While the smaller AMI Concept focuses on affordable urban mobility - where the 2CV once sat - the 19_19 is all about effortless comfort and sophistication out on the road, in the space that the DS once occupied.
Those who follow motoring brands will be no stranger to such concepts and at first glance, we can't really see this futuristic bubble on 30-inch wheels going into production, unlike the 2013 Cactus Concept, which pretty much defined Citroën's SUV models that followed.
Rolling on dubs
Starting with those wheels feels appropriate because it's impossible not to gawp at them. So many concepts conceal or cover the wheels, but the 19_19 feels like a celebration of the thing that really defines cars. For this concept, Citroën worked with Goodyear to create a custom tyre that only sits on the outer rim of the wheel, but envelopes it, running into the centre of the hub and setting up a theme - outside in and inside out.
Showing all is something that the 19_19 is proud of. The parts that make it up don't hide under a façade, it doesn't keep its technology hidden from sight, it wears it like a badge. In an era where car makers are struggling to conceal a growing number of sensors and cameras on vehicles, this concept lays it refreshingly bare.
That's as apparent from the top fins - which house the lidar systems to scan and detect the road to facilitate autonomous driving - to the rear fin of the car's underbody which is emblazoned with CPU lettering and LEDs, and shaped like an aeroplane's rudder. It's more Starship Enterprise than typical Earth car.
It's entirely deliberate, of course, with sections of the main body carrying transparency too, labels like "proxy sensor" on the front bumpers. When so many people are talking about technology in cars, why hide it when it can be celebrated.
So there's definitely a geeky tech appeal to the 19_19 Concept that we fully appreciate, with the icing on the cake being the customisable panel in the door. Here is was a message to VivaTech visitors at the Paris show where it was unveiled, but we'd certainly have a lot of fun with a customisable display on the outside of our cars.
One of the things that Citroën wanted to achieve was a central pod like a lounge, inviting you to relax or drive, isolated from the functional parts of the car. That's why the wheels are so separate, almost in isolation, giving the sense that the passengers will just have a serene ride and nothing else. "Progressive Hydraulic Cushions" provide the comfort, harking back to the hydropneumatic suspension that's synonymous with Citroën.
With that cabin riding high, there's plenty of space for a huge battery to sit in the floor of this concept car. Citroën says that it is designed to do 800km WLTP, washing away range anxiety, but as this is a concept, you can probably set that figure to one side and not worry about it too much. It also boasts wireless charging from roads that will give you power.
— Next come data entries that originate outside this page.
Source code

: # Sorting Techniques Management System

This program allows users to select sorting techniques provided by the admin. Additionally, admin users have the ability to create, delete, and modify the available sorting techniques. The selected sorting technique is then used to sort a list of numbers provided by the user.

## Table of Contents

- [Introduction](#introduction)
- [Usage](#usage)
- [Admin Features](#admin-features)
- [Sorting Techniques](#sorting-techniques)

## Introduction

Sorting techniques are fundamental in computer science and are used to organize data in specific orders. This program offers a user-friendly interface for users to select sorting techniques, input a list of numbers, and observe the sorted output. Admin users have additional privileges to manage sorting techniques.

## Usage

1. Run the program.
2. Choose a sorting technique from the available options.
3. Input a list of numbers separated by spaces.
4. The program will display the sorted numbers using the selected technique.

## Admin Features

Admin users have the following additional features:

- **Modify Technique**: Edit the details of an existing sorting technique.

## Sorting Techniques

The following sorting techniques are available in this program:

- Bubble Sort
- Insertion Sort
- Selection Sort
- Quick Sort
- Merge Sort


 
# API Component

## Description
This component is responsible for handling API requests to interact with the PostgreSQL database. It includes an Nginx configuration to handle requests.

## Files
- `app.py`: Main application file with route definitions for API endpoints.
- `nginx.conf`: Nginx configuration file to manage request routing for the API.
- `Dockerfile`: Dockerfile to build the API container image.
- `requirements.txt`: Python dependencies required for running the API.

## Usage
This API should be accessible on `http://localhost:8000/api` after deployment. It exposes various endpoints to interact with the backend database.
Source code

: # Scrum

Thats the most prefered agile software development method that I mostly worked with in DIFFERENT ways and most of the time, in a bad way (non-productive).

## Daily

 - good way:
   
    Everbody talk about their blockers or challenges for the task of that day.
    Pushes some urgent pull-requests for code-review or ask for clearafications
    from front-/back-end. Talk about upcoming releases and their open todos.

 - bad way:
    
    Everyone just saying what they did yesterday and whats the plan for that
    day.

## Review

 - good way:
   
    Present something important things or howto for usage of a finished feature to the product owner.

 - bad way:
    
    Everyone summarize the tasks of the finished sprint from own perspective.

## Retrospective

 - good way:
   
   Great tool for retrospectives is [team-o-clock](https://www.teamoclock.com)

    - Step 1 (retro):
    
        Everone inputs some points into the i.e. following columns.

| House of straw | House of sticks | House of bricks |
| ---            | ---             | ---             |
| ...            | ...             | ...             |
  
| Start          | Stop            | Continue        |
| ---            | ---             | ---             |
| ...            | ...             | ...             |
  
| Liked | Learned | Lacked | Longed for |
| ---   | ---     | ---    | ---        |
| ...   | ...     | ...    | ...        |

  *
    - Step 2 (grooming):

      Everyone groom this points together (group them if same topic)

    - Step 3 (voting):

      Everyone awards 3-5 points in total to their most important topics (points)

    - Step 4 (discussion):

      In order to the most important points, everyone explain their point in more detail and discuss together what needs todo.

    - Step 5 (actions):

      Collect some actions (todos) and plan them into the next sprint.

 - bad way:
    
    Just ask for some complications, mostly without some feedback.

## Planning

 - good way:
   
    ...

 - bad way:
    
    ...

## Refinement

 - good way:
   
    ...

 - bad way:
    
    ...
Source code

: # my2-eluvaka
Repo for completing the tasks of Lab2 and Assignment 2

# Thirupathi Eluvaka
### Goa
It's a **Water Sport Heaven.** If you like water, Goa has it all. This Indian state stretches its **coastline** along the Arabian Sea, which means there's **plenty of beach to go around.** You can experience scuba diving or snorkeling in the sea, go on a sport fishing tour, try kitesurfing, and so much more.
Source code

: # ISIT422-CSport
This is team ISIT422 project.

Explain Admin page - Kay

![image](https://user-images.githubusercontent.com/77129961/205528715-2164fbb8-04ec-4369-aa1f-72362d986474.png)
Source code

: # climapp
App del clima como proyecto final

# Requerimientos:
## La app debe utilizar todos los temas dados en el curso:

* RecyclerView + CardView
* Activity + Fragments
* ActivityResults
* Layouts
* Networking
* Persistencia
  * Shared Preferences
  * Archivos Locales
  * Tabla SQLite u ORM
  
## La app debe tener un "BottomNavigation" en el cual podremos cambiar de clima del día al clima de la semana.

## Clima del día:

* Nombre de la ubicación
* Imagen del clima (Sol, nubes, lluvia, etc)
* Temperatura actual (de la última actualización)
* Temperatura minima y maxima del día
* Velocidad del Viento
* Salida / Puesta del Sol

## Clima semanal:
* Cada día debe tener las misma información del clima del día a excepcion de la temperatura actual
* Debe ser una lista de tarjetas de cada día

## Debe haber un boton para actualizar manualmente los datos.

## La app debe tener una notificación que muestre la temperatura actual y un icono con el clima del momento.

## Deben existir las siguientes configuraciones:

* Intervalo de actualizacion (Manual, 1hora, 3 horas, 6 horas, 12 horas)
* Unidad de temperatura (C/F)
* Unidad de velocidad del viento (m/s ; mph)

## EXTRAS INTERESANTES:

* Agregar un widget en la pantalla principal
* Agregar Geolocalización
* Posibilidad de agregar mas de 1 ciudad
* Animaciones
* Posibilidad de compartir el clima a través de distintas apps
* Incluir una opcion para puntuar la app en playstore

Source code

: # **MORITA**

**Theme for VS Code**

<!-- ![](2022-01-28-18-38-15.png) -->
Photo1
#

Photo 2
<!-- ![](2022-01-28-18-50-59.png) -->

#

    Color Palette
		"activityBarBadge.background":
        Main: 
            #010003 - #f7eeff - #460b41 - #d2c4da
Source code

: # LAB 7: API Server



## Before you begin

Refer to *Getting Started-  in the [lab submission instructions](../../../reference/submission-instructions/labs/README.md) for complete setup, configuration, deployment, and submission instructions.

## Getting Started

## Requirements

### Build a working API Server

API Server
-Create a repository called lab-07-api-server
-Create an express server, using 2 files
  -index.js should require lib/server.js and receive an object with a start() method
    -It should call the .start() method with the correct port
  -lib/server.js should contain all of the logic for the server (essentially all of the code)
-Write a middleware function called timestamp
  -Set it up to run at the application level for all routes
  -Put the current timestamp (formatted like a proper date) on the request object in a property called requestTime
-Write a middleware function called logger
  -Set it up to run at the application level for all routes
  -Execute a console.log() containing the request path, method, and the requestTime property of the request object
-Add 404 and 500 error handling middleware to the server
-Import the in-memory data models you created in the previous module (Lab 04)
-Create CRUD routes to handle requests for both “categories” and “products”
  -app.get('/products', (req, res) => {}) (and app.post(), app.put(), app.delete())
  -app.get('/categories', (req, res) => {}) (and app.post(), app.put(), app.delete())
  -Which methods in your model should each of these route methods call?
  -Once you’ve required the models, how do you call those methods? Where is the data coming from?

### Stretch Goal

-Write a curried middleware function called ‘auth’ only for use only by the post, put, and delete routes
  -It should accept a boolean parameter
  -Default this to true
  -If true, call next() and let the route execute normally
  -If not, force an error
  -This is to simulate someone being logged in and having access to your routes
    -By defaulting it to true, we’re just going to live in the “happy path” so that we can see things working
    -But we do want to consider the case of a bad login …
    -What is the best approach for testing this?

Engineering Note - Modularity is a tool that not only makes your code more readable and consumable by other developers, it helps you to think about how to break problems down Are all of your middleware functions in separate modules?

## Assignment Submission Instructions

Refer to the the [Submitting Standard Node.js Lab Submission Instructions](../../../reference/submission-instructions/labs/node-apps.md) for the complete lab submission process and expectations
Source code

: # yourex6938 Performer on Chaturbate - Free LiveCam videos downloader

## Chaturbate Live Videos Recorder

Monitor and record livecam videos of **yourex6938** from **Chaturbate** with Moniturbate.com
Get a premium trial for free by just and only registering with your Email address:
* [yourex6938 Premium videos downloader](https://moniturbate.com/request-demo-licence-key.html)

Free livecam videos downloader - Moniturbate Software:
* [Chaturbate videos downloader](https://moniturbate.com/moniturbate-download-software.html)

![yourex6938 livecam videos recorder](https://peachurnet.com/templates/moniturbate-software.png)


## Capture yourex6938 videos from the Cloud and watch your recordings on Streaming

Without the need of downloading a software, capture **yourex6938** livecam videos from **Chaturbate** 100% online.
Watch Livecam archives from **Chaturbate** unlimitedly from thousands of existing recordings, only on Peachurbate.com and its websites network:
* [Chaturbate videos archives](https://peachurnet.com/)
One other detail isn't so much a nod to the future as an acceptance of the now. Sitting in the centre top of the dashboard is a cylindrical device that looks a lot like a smart speaker. That's essentially what it is. Designed to retract when not in control of the car, this technological monolith rises from the dash ready to serve when you start talking to it.
This personal assistant allows the removal of buttons around the cabin, instead providing features on command. It also controls the projection entertainment for the passengers and once in autonomous mode, the driver's seat retracts and you can all watch movies together.
Sure, it's all a long way from being legal, but it's not entirely pie in the sky. The 19_19 Concept is a celebration of all things Citroën past, pulling on those heritage threads that can easily get lost. It's about sophistication and comfort, about a smooth ride for all the passengers.
At the same time it's a nod to the very real future: the technologies for autonomous cars are all well in development even if the legislative grounding for them is not; there's no shortage of voice assistants that could conceivably do the things envisioned here and we're on the cusp of the electric car revolution.
Sure, it might not look like this, but the vision it represents might not be too far fetched.